Excerpt:
━━━
I am usually lucky enough to get at least a shift a week where I worked with Michael who quickly has become one of my best friends. Michael is an interesting guy to say the least. He isn’t the type that you would expect to be a bartender. I guess the longer that I work here, the more that image in my head of a bartender changes. He isn’t cocky and is definitely not a beef-cake jock. He is normal, slender and genuine. He is a video game playing, trekie-loving, introvert that on first glance seems to be best suited for a different line of work. Once he goes behind the bar, it is like another person awakens inside of him. This person is outgoing, loud-mouthed and without any internal censors much like myself. This is what we all love and respected about him besides the being completely devoted to and in love with the man he says he will marry once it’s legal. They are of the few gay male couples I know who are not in “open relationships.” They are absolutely devoted to each other. Mikey, is known for being that person that will talk about others behind their back, but in front of their face. It’s much in the same fashion that old Jewish women talk about each other. At least that’s how they work in my family so that they can eventually gang up on you and make you sure you feel inadequate. They will with make sure that someone is chatting about your problems and keep your insecurities not only alive but you will leave with more insecurities than you came with. It's quite the Jewie phenomenon.
━━━
Entries provided:
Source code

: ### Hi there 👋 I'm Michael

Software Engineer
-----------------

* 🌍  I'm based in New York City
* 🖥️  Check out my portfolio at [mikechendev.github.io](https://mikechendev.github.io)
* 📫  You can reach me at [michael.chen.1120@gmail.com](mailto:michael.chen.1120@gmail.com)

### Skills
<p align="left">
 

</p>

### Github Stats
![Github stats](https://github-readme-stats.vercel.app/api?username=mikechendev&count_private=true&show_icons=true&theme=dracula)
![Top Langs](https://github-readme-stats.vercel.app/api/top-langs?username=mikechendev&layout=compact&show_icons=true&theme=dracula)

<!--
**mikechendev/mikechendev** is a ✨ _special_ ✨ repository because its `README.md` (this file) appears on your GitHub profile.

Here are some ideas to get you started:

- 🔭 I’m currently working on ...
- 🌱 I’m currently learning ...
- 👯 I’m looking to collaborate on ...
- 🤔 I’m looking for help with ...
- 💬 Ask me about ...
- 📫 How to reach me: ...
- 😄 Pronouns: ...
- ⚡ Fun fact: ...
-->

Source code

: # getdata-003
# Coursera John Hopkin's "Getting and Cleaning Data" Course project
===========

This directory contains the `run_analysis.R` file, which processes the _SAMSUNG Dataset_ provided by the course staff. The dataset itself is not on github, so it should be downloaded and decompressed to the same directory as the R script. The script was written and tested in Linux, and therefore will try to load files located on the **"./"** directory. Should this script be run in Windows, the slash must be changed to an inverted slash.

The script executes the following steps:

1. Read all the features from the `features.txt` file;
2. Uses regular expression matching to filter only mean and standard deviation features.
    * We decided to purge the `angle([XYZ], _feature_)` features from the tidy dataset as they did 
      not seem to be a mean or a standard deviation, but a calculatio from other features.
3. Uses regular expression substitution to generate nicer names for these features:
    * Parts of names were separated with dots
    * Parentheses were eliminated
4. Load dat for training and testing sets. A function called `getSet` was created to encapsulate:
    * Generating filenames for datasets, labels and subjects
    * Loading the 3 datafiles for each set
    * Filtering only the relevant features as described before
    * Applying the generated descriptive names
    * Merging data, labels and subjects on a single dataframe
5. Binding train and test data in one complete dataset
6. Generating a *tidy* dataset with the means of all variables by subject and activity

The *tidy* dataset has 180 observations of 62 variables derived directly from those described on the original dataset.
━━━
What the task requires:
Answer these about the excerpt on Michael, the bartender:
1. What three words describe Michael right after the statement that he is not a beef-cake jock?
2. What traits does the person who "awakens" in Michael behind the bar have?
3. What kind of relationship are Michael and his partner not in?

Problem solution:
1. Normal, slender and genuine.
2. Outgoing, loud-mouthed and without any internal censors.
3. An "open relationship."